IPR2025-00442
Wiz Inc v. Orca Security Ltd
1. Case Identification
- Case #: IPR2025-00442
- Patent #: 11,627,154
- Filed: January 17, 2025
- Petitioner(s): Wiz, Inc.
- Patent Owner(s): Orca Security Ltd.
- Challenged Claims: 1-20
2. Patent Overview
- Title: Graphical User Interface System for Attack Vector Visualizations
- Brief Description: The ’154 patent describes a system and method for cybersecurity in a cloud environment. The system identifies assets and their relationships, analyzes them to determine potential attack paths from outside the environment (forward analysis) and subsequent exposure risks to downstream assets (backward analysis), and presents these paths visually in a graphical user interface.
3. Grounds for Unpatentability
Ground 1: Obviousness over Keren and Morgan - Claims 1-20 are obvious over Keren in view of Morgan.
Prior Art Relied Upon: Keren (Patent 11,374,982) and Morgan (Patent 12,015,631).

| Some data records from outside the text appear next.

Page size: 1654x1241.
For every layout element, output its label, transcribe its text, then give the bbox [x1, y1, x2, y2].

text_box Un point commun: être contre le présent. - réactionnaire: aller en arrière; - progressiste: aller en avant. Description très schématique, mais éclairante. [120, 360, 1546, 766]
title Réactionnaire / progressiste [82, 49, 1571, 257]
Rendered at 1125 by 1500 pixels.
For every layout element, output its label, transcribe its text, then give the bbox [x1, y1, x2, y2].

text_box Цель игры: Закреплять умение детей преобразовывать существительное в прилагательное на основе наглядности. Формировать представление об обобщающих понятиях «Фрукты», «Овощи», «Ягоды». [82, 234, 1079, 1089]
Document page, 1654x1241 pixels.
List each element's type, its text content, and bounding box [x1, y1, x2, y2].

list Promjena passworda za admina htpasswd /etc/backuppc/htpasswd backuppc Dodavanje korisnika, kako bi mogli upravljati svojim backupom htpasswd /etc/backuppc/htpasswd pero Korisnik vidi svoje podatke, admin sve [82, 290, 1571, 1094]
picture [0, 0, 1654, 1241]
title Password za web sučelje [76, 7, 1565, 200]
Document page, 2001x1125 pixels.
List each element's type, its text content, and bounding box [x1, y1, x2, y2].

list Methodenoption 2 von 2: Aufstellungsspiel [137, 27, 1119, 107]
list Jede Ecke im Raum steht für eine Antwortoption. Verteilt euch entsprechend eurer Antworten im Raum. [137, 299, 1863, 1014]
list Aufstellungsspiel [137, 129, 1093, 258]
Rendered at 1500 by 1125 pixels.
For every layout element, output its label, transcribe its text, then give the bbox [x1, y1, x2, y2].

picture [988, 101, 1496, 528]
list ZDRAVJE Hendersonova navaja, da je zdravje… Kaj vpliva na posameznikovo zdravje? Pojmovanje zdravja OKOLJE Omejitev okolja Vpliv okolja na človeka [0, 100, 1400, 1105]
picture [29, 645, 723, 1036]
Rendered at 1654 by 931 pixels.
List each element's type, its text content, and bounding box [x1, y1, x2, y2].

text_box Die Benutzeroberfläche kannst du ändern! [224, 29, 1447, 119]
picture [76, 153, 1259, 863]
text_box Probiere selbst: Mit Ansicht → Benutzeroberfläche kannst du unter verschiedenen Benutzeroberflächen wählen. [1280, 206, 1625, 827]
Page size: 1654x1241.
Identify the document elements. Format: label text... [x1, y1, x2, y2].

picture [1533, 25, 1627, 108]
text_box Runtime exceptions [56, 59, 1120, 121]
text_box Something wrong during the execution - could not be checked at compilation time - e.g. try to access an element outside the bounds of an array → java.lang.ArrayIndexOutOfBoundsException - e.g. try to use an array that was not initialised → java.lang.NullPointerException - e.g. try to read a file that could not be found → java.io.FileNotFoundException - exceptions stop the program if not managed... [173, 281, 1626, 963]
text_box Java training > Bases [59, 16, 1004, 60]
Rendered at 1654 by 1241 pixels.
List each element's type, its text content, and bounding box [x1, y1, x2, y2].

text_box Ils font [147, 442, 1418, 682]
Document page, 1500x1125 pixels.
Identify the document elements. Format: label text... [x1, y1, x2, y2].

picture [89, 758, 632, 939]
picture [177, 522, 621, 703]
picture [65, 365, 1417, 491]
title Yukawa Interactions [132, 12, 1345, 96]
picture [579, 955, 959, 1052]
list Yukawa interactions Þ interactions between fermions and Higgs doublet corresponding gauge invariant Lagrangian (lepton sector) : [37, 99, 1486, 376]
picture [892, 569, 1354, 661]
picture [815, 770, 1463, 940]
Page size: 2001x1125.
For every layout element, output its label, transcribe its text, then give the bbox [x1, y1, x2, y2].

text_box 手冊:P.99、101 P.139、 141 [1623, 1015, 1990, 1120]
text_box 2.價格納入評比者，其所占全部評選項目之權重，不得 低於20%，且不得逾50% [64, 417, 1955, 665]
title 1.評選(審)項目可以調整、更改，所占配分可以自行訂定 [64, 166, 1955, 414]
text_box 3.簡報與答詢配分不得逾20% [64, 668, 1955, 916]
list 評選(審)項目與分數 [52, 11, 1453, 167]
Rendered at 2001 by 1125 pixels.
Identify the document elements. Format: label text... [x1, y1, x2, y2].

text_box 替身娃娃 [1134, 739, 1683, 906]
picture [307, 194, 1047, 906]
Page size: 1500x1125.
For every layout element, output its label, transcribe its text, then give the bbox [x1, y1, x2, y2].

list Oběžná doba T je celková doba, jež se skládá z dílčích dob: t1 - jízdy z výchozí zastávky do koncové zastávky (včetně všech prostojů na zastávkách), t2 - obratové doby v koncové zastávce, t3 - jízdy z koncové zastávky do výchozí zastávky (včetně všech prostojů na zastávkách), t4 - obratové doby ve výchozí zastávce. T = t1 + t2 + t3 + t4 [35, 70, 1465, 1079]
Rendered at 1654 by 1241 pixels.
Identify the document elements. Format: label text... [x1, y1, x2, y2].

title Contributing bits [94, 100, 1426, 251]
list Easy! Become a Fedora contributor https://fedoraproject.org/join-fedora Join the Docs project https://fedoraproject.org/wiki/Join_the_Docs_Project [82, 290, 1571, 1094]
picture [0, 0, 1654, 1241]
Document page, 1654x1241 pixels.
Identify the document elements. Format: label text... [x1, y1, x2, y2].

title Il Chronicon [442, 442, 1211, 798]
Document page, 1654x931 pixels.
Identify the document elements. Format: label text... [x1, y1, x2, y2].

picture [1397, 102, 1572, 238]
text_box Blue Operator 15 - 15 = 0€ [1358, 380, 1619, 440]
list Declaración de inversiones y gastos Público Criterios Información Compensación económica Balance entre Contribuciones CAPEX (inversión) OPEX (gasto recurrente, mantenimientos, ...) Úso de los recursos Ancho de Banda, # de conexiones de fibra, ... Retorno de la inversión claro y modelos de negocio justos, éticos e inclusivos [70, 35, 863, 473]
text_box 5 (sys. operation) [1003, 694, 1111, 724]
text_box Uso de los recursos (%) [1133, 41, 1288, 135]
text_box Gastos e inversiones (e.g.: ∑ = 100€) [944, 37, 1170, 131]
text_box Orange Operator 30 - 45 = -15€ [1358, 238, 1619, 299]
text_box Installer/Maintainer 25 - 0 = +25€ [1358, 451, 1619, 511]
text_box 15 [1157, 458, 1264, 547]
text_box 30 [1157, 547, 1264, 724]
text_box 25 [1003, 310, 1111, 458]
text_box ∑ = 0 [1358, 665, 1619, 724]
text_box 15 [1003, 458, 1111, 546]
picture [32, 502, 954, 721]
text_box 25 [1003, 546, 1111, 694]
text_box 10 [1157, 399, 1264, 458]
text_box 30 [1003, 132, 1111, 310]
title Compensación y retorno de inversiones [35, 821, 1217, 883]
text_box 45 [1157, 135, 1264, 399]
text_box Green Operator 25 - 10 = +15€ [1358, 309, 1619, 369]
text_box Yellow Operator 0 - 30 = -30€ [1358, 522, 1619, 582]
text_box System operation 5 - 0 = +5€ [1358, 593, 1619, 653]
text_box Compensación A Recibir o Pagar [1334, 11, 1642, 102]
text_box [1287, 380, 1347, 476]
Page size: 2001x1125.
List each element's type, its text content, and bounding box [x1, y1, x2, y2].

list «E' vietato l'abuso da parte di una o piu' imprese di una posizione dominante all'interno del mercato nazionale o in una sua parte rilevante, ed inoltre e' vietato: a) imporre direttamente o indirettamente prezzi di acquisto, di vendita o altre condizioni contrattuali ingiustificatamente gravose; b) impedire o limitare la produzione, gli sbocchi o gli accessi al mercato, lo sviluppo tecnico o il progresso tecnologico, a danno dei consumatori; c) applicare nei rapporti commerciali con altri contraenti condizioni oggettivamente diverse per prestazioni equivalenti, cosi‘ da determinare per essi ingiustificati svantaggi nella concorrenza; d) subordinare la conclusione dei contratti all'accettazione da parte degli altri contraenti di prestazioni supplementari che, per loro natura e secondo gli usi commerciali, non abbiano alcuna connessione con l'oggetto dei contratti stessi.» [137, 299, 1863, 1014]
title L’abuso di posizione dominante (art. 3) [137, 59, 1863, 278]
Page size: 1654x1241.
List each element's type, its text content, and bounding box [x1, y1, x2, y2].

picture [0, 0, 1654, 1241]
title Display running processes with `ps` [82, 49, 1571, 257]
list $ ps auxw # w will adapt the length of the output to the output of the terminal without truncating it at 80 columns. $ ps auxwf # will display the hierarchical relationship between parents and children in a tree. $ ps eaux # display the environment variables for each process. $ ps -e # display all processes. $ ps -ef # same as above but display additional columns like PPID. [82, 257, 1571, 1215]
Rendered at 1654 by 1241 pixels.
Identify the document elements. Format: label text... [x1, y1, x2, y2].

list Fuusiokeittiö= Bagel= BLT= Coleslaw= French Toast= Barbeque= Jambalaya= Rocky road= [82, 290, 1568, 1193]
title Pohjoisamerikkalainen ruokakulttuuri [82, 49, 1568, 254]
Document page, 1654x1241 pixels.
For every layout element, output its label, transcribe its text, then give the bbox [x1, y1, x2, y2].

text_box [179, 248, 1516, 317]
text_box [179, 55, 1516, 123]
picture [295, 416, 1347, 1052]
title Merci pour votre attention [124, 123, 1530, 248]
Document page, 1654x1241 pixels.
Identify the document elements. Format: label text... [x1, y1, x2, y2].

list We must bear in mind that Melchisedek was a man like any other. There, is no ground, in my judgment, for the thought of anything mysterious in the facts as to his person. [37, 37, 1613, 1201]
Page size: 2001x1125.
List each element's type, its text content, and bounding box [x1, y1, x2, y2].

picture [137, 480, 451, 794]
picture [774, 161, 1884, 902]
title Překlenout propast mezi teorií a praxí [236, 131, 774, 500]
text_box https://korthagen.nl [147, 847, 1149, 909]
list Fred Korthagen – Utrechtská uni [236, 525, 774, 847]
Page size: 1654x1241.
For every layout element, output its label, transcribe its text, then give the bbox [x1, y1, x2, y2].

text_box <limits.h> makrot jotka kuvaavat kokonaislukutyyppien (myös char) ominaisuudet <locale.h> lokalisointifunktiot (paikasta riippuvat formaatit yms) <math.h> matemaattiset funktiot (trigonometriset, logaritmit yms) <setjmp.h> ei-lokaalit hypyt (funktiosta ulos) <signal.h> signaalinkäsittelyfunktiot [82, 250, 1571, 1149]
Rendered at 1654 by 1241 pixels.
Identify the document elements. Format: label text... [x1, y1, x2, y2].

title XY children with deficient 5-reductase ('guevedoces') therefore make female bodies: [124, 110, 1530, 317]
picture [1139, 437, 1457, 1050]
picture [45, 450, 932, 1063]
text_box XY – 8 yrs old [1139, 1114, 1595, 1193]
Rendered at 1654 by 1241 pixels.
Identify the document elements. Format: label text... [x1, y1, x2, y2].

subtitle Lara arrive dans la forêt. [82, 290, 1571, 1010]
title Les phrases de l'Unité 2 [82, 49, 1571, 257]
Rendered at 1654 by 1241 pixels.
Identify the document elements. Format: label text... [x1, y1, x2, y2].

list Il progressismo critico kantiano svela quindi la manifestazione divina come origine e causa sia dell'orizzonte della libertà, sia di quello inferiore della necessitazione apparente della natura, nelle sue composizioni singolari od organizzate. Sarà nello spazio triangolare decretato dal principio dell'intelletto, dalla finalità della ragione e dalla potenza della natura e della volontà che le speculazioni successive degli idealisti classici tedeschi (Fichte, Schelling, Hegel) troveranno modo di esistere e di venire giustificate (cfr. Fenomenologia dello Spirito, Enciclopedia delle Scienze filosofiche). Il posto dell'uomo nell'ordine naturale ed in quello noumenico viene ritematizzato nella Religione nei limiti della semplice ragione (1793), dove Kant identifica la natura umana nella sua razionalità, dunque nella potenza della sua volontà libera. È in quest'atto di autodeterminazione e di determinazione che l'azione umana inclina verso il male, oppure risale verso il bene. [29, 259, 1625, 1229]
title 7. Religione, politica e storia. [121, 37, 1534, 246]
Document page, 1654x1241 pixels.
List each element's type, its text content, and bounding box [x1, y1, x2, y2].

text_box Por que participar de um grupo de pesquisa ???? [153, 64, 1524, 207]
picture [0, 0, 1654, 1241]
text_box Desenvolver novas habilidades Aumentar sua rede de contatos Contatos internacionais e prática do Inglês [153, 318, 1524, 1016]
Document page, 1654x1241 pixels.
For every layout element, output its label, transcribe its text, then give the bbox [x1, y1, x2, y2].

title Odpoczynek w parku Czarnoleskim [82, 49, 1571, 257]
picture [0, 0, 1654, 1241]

Core Argument for this Ground:
- Prior Art Mapping: Petitioner argued that the combination of Keren and Morgan teaches or suggests all limitations of the challenged claims. Keren disclosed a cybersecurity system that identifies assets ("security objects") in a cloud environment, determines their network relationships, calculates their "reachability property" from external networks like the internet, and presents the network topology in an interactive graphical user interface. Keren’s system thus provided a foundational framework for visualizing network paths to and from specific assets. However, Petitioner contended Keren focused on network connectivity and reachability without explicitly analyzing paths based on exploitable vulnerabilities.
Morgan addressed this gap by teaching a risk management system that identifies specific vulnerabilities (e.g., CVEs) and generates a "threat graph" showing the actual pathways an attacker could exploit to move through a network and access sensitive assets. Morgan’s system performed a forward analysis by identifying attack vectors from an external entity to a target asset and a backward analysis by showing how an attacker, after compromising one asset, could move laterally to compromise downstream assets. The combination, therefore, taught a system that identifies assets and relationships (Keren), performs forward and backward analysis of exploitable attack vectors (Morgan), and presents the results in a graphical user interface (Keren, Morgan). This combination allegedly met the limitations of independent claims 1, 14, and 20, with the dependent claims adding only conventional and well-known features also taught by the combination.
Motivation to Combine (for §103 grounds): Petitioner asserted a person of ordinary skill in the art (POSITA) would combine Keren and Morgan to improve the security posture of the cloud environment. A POSITA would have recognized that Keren's system, while useful for visualizing network topology, provided an incomplete picture of risk because reachability alone does not confirm exploitability. Morgan’s teachings on vulnerability-based attack path analysis would be a logical and desirable enhancement to Keren’s system, allowing it to more accurately identify and visualize true security risks, which would in turn aid network administrators in prioritizing remediation efforts.
Expectation of Success (for §103 grounds): A POSITA would have had a reasonable expectation of success in combining the references. Keren provided the necessary foundational framework, including asset identification, network mapping, and an interactive GUI. Integrating Morgan's well-known techniques for vulnerability scanning and attack path generation into Keren’s system would have been a predictable implementation of known functions to achieve an improved, but expected, result without meaningful technical challenges.
4. Arguments Regarding Discretionary Denial
- Petitioner argued against discretionary denial under 35 U.S.C. §325(d), asserting that the primary prior art references, Keren and Morgan, were never presented to or considered by the USPTO during the original prosecution. Petitioner further contended that the references were not cumulative to the art of record and that the Examiner committed material error by allowing the claims without any substantive rejection under 35 U.S.C. §102 or §103, instead merely copying and pasting claim language as the reason for allowance.
5. Relief Requested
- Petitioner requests institution of inter partes review and cancellation of claims 1-20 of Patent 11,627,154 as unpatentable.